The plot is involved, though less so in the film than the book. It turns around several threads. Sex workers who are made to look like movie-stars, with or without the aid of plastic surgery, presided over by millionnaire sophisticate Pierce Patchett (David Strathairn). A multiple murder in a coffee shop, in which a cop ends up killed. An enormous amount of missing heroin and a power vacuum following the arrest of a big crime kingpin. There are several deaths, which may or may not be related, and these threads are followed by our trio individually, or sometimes in tandem. At points it seems impossible to gather all these threads back together, but the film does this in such a masterful way, it still holds up in a rewatch. It is all right there in front of us, the whole time.

The period details are also worth noting. While following one of the threads in the plot, Bud White meets, and falls for, Lynn Bracken (Kim Basinger), one of the movie-star escorts. When she lets him into her personal room, as herself, the movie hints, rather than her “character” (she’s the escort service’s Veronica Lake), we see the book How to Cook a Wolf on the nightstand. How to Cook a Wolf is an idiosyncratic 1942 work by M.F.K. Fisher, a stylized “cookbook” that serves as a kind of lyrical essay on food as a form of self-sufficiency. Written after the attacks on Pearl Harbour, it is part black-out crisis cooking and later it also became a criticism of the indulgence of the postwar years. This is one of the fantastic examples of period detail as it is used in the film. Does it tell us something about Lynn Bracken? Or perhaps it doesn’t mean anything at all and is just there.

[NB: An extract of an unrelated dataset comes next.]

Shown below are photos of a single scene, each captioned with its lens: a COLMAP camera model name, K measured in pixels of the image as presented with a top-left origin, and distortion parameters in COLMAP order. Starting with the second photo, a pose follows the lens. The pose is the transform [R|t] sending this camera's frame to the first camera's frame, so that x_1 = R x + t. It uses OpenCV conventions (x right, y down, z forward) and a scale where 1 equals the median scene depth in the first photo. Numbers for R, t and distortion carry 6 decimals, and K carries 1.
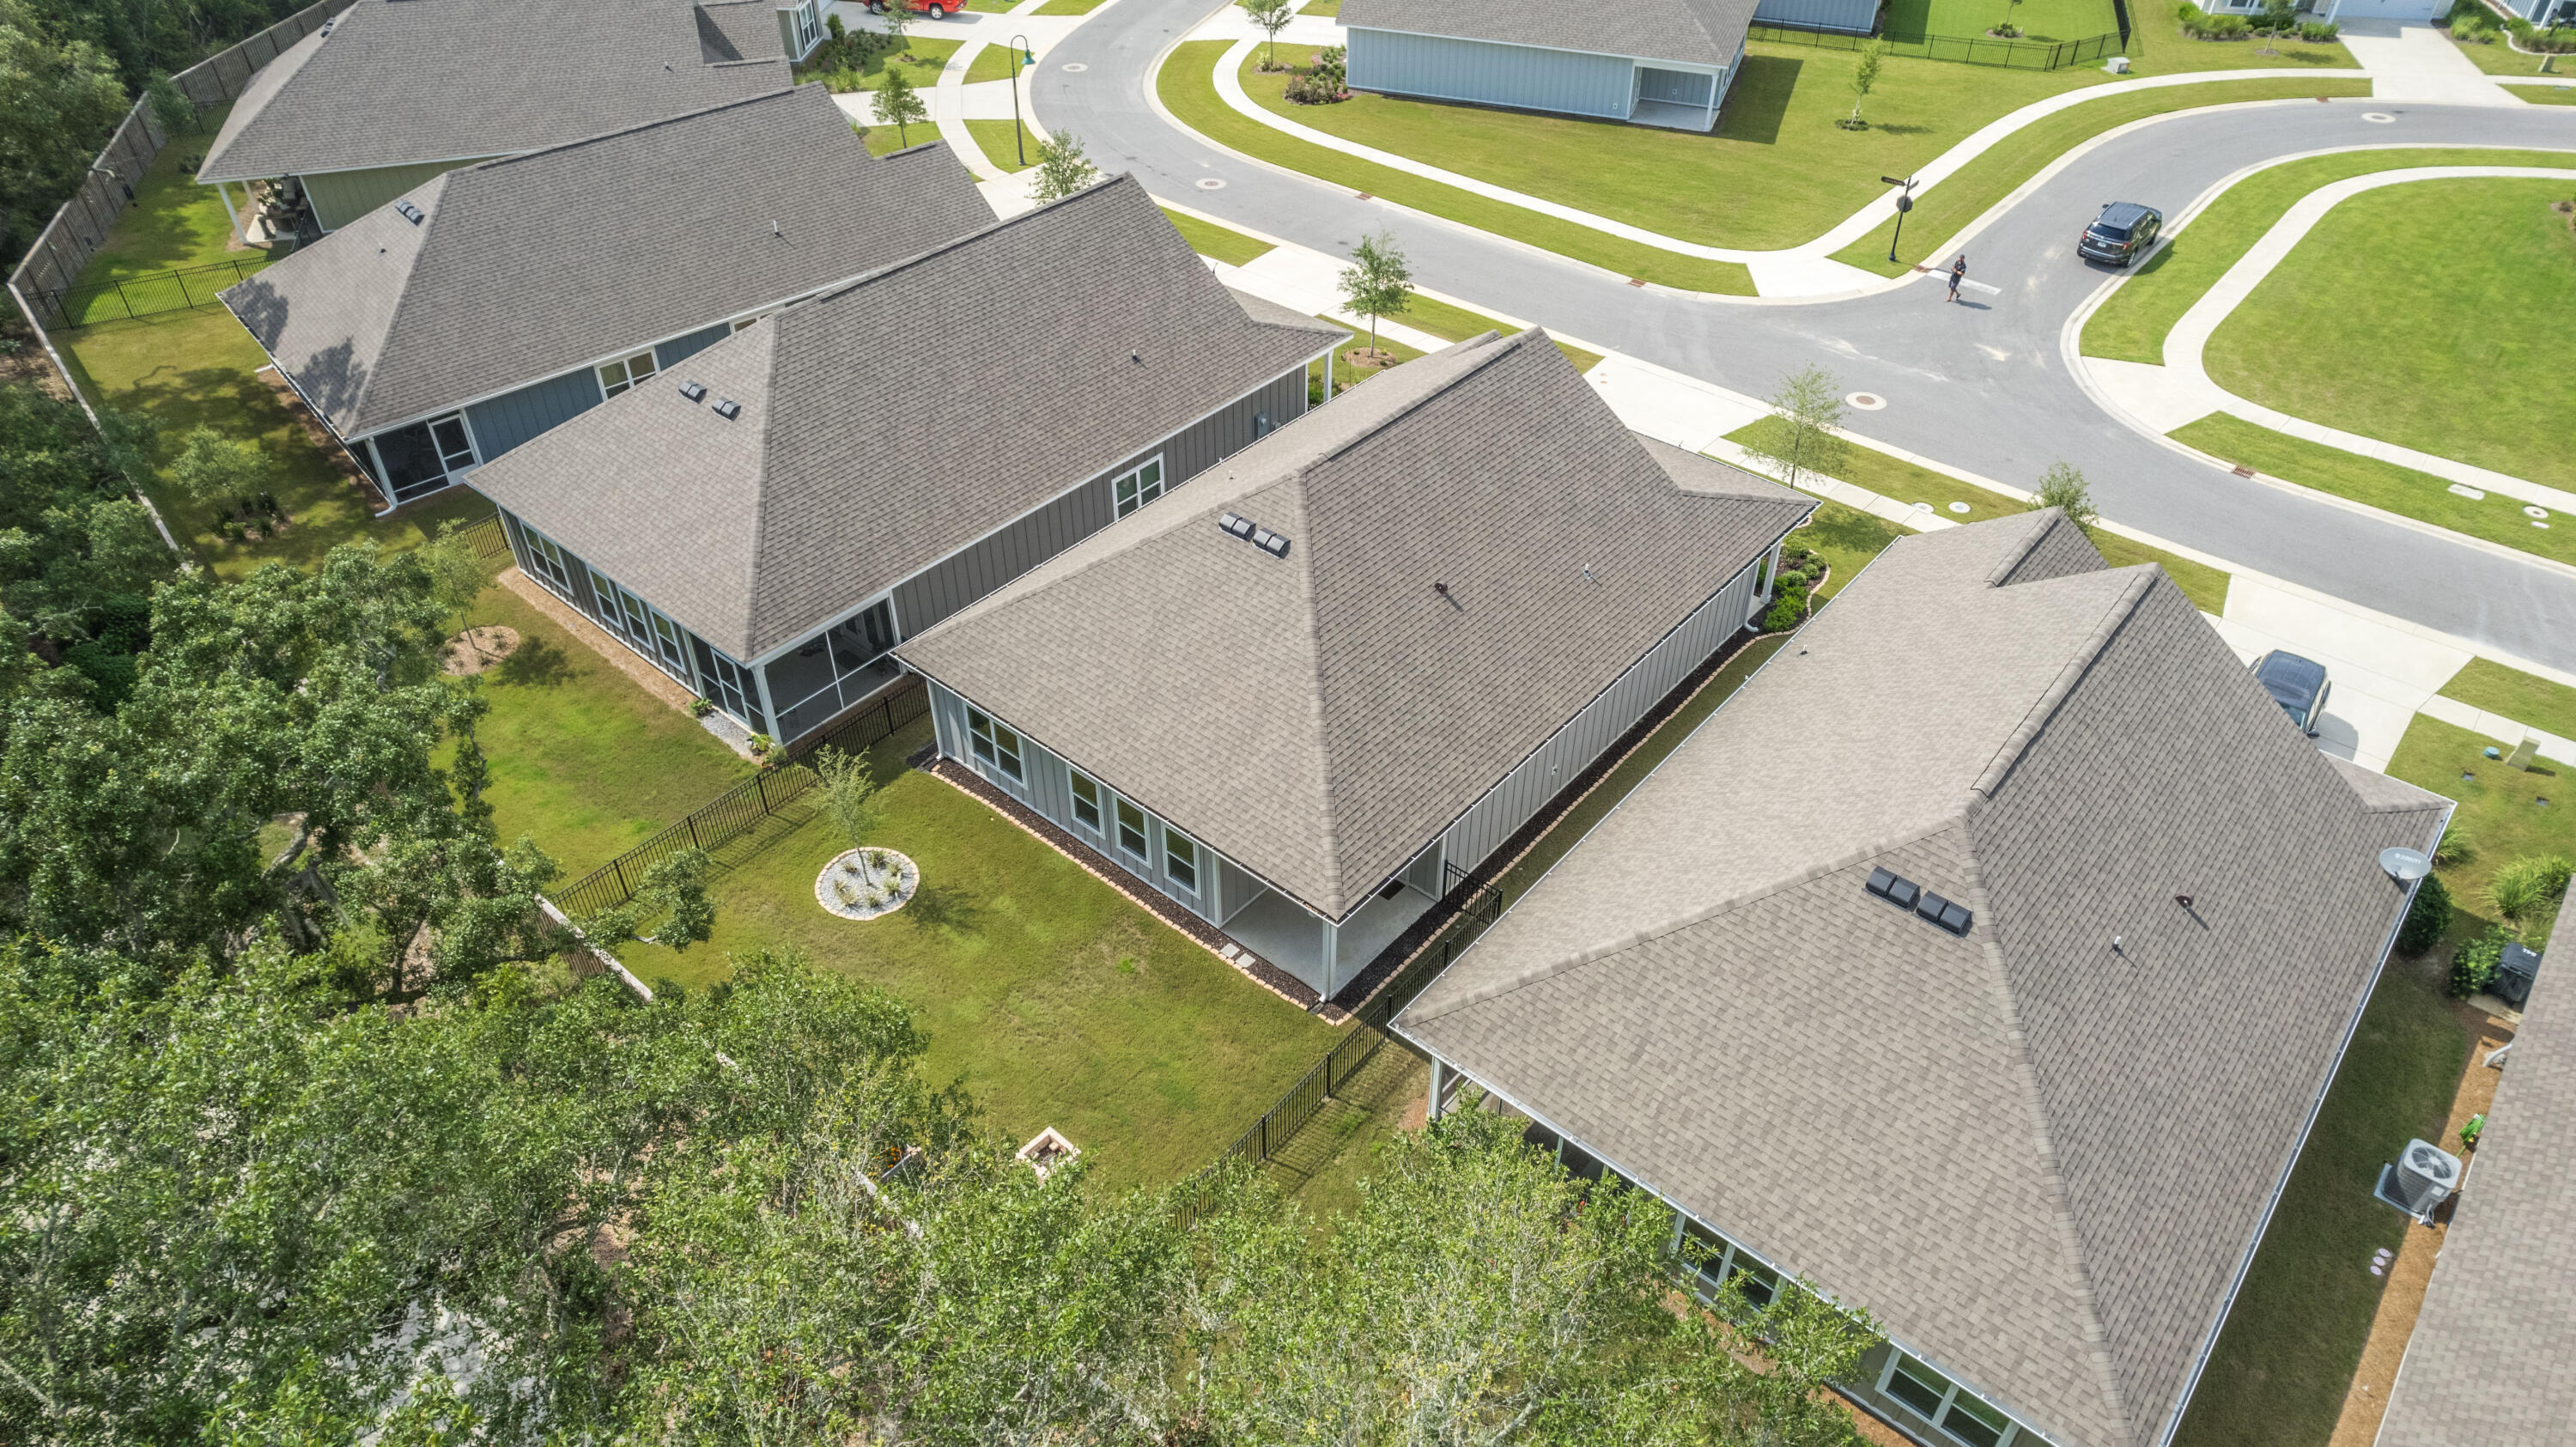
lens RADIAL K [[1642.2, 0, 1289.9], [0, 1642.2, 743.5], [0, 0, 1]] dist [-0.070193, 0.078945]
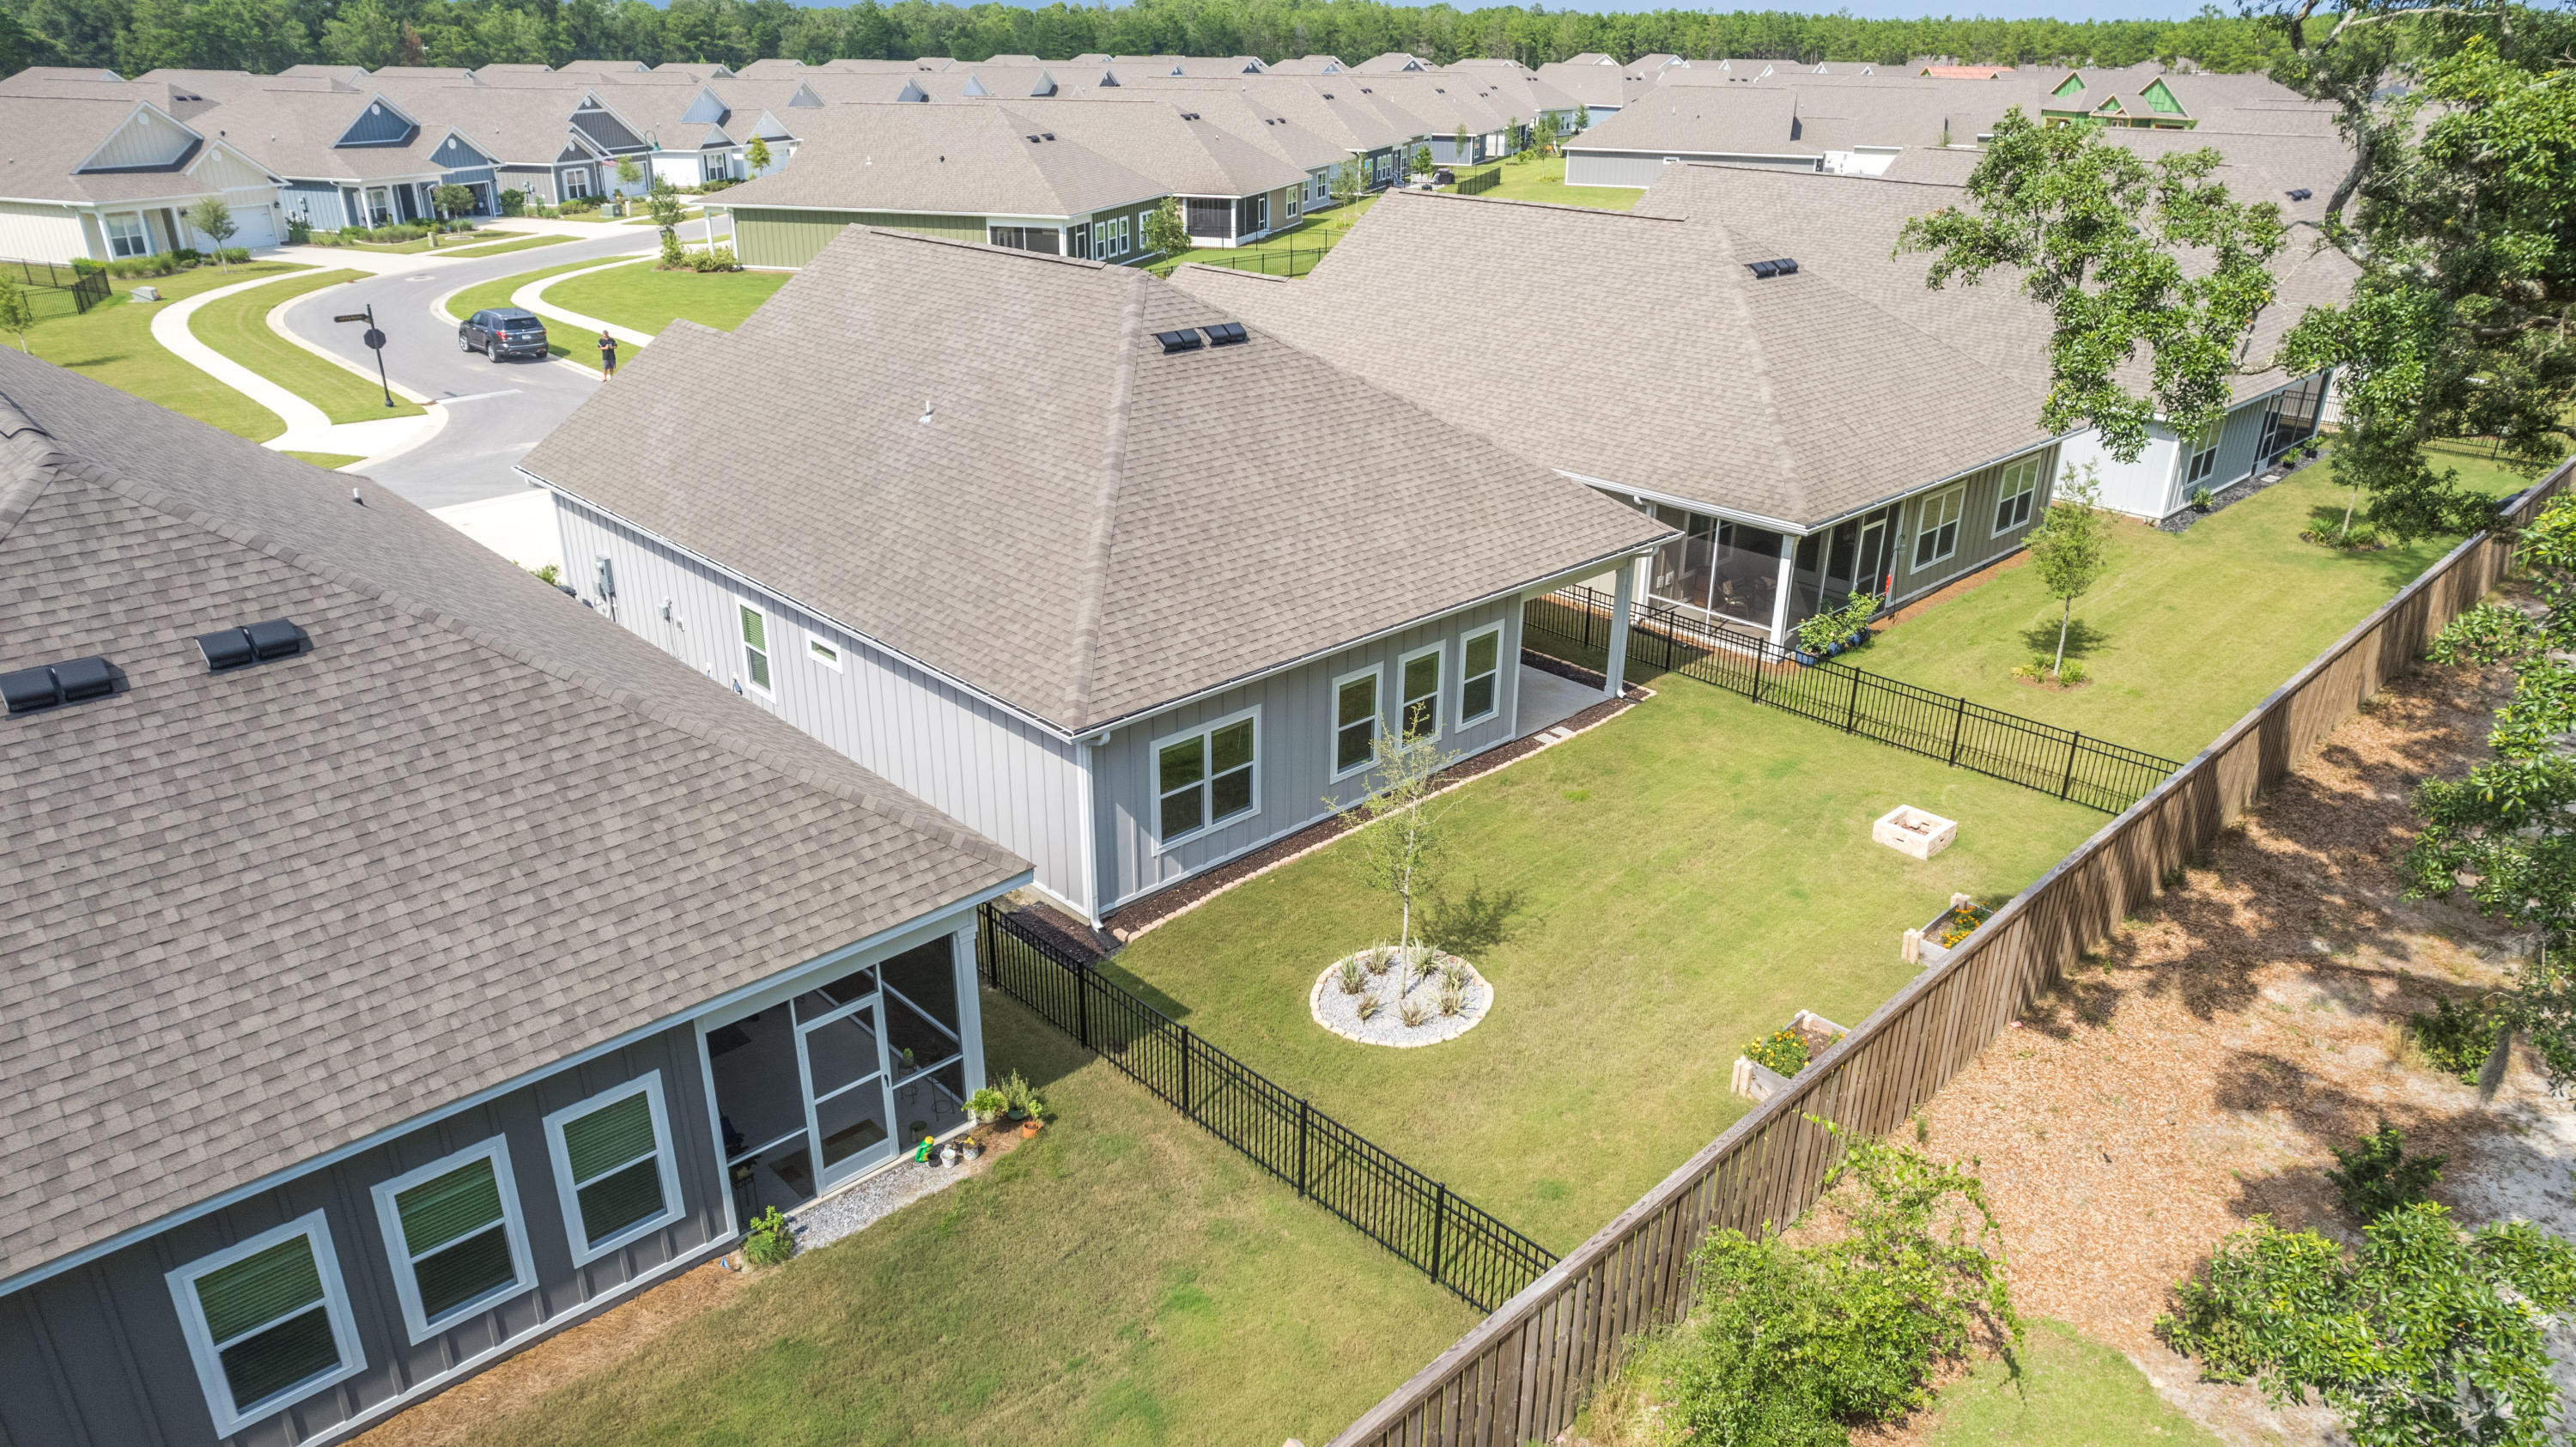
lens RADIAL K [[1642.2, 0, 1294.7], [0, 1642.2, 730.4], [0, 0, 1]] dist [-0.070193, 0.078945]
pose [[0.096694, -0.393801, 0.914096, -0.428255], [0.630877, 0.734593, 0.249734, -0.084943], [-0.769834, 0.552534, 0.319471, 0.456349]]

While the film has many aspects which richly reward multiple viewings, the psychological progression our three main characters go through is the real heart of it. Consider, for example, a key interrogation Exley conducts. It is full of harsh, offensive slurs and backhanded tactics designed to make the suspects talk. In the glass of the interrogation room, we see the reflection of Vincennes’ face: watch his expression and you may conclude something about his character that the script itself never makes explicit, and is certainly not in the book. Something that may be part of the reason he goes off on his own investigation, an investigation that will eventually land him in the lion’s den. All three characters must, in their individual journeys, find a form of redemption. Whether that be through honour, through justice or through love. The movie is smart enough to allow us to make up our own mind about these people, who they become, and whether they deserve what they get in the end.
When L.A. Confidential was considered for the Oscars, the film won two. It was nominated for a whopping nine, but it was to be Titanic which swept the board that year. L.A. Confidential, however, survives as a classic in its own right, nearly thirty years on, and still rewards repeat viewings. If you decide to revisit it, it may turn out to be an even better film than the one you remember.